Ninguna de las personas que salieron la noche del sábado a las plazas a festejar el fin del estado de alarma había nacido cuando Neil Postman publicó su libro Divertirse hasta morir, donde auguraba un cambio drástico en todos los aspectos de la vida por la influencia de la televisión. Las imágenes que tanto nos han indignado no pueden resumir mejor lo que él imaginó y son la respuesta del futuro a la melancólica pregunta que lanzaba: «De qué nos reímos y por qué hemos dejado de pensar». Postman dibuja una sociedad que se encaminaba hacia la estupidez colectiva, no mediante la tiranía, sino con plena libertad, pero una libertad inútil por desconocimiento de lo que ella significa. Parece como si el Destino eligiera para cada época el desafío más adecuado a su mentalidad, al espíritu de los tiempos. Con su invisibilidad para todo aquel que no lo sufriera personalmente, el virus exigía confianza en la palabra de quienes lo han visto, sacrificio individual de quienes se sienten inmunes, sentido de pertenencia a una comunidad, liderazgo con altura de miras e información veraz. Es decir, todo aquello que solo puede crecer en libertad. Y si hemos fracasado ha sido porque tal libertad no existe.

La libertad de hacer lo que a uno le da la gana, tan promocionada a derecha e izquierda, es lo único que tenemos. Un ‘atrapa el presente’ mal entendido. Un culto al entretenimiento que nos impide pensar. El virus atacó el flanco más débil de un mundo en el que la gente ha sido adormecida por la mentalidad del consumo y la búsqueda del placer. La tecnología trivializa todo lo que toca, pero nos permite descansar del peso de la humanidad. Nos volvemos adictos a la despreocupación, hambrientos de impacto. La única ideología es el espectáculo. Vamos a las plazas a hacernos selfies porque creemos que las cosas duran solo un segundo y nada tiene consecuencias y nada es real. No sabemos recordar, solo vivir, o esta cosa estúpida que llamamos vivir y que solo es huir de una realidad odiosa y que odiamos porque la merecemos.
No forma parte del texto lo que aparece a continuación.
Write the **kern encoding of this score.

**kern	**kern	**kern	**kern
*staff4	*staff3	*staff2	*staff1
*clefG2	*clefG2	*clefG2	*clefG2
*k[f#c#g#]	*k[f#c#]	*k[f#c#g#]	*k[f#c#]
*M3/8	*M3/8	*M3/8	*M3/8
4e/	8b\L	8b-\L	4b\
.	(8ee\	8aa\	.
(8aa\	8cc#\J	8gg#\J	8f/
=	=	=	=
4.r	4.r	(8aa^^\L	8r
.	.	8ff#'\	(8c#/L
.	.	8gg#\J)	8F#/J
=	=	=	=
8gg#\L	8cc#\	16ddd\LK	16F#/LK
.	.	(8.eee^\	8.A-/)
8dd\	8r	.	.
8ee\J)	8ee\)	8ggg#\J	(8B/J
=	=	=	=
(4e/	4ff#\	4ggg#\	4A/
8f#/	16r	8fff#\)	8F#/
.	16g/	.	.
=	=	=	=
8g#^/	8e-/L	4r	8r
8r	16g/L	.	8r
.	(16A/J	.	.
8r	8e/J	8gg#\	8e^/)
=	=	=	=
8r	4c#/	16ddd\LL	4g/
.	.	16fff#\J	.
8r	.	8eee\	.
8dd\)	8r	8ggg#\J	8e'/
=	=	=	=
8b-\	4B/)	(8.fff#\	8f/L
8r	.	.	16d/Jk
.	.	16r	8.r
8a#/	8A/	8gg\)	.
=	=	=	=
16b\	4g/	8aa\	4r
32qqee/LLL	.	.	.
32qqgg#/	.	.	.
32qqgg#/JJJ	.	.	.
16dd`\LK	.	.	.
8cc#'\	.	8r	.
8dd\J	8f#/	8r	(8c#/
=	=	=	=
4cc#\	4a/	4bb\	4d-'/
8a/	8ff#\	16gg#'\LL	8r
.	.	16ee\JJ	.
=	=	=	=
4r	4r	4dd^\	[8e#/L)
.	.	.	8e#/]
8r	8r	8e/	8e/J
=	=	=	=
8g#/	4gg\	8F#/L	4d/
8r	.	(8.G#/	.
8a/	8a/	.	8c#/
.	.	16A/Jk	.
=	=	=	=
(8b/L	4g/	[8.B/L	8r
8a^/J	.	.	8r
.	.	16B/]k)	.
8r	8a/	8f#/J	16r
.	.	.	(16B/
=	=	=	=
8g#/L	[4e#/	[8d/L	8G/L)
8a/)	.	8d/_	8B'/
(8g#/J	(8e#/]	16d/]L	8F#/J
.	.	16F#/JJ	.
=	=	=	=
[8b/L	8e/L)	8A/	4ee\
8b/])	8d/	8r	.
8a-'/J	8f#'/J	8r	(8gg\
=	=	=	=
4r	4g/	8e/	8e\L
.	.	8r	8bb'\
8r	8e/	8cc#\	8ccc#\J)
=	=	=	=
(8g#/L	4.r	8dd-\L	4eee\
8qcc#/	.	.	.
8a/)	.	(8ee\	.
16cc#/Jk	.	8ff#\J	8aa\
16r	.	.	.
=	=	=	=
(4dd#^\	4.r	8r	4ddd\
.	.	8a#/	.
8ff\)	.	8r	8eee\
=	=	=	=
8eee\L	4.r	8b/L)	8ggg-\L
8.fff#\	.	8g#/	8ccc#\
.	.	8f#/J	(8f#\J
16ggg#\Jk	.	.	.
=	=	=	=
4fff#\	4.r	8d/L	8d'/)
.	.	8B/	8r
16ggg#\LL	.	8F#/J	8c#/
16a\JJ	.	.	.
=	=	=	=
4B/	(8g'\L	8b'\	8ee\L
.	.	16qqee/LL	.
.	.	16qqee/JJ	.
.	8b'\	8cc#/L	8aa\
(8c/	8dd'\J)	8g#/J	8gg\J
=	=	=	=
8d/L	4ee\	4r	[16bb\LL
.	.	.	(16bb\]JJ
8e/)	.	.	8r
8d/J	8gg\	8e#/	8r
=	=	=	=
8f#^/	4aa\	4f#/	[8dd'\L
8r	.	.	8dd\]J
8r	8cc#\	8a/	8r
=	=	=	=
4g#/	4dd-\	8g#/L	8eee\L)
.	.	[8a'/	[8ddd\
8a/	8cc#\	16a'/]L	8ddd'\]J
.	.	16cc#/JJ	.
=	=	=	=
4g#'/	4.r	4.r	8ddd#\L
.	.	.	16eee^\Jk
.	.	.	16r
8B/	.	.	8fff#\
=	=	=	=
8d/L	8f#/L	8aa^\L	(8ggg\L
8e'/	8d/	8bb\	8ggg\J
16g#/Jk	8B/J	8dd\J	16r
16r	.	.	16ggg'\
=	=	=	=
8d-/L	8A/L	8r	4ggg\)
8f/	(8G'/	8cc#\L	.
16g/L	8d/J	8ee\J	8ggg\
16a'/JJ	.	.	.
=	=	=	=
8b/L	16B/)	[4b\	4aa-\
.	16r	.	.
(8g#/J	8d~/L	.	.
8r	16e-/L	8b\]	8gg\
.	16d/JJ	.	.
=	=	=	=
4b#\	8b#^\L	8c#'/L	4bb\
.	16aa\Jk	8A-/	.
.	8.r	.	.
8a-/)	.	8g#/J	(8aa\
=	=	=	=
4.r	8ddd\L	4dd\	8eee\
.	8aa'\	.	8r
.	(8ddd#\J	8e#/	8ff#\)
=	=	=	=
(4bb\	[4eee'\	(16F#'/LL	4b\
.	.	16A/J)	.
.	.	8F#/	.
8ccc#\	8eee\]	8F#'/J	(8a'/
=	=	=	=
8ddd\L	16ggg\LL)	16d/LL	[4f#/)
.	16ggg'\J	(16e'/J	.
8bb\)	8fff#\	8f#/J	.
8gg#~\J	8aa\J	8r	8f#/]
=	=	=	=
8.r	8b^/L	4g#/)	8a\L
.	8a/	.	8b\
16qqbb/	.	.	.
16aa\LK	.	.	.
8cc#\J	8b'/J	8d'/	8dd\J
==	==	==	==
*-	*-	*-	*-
Ya sé que todo esto suena antiguo y retrógrado, pero creo, como el conde Augustus von Schimmelmann, que la libertad es un regalo que cada ser humano debe cuidar: «Si esa semilla crece y se agiganta como un árbol y él puede comer de ese fruto sin sobrepasarse, si utiliza su libertad como un don de Dios y no como una prerrogativa merecida, entonces su alma se salvará. Será un hombre enteramente perfecto. Pero si ese fruto se le indigesta, si su libertad le vence, si se sobrepasa y la fruta prohibida le amarga en la boca, entonces, fatalmente, sin remisión, será hombre perdido».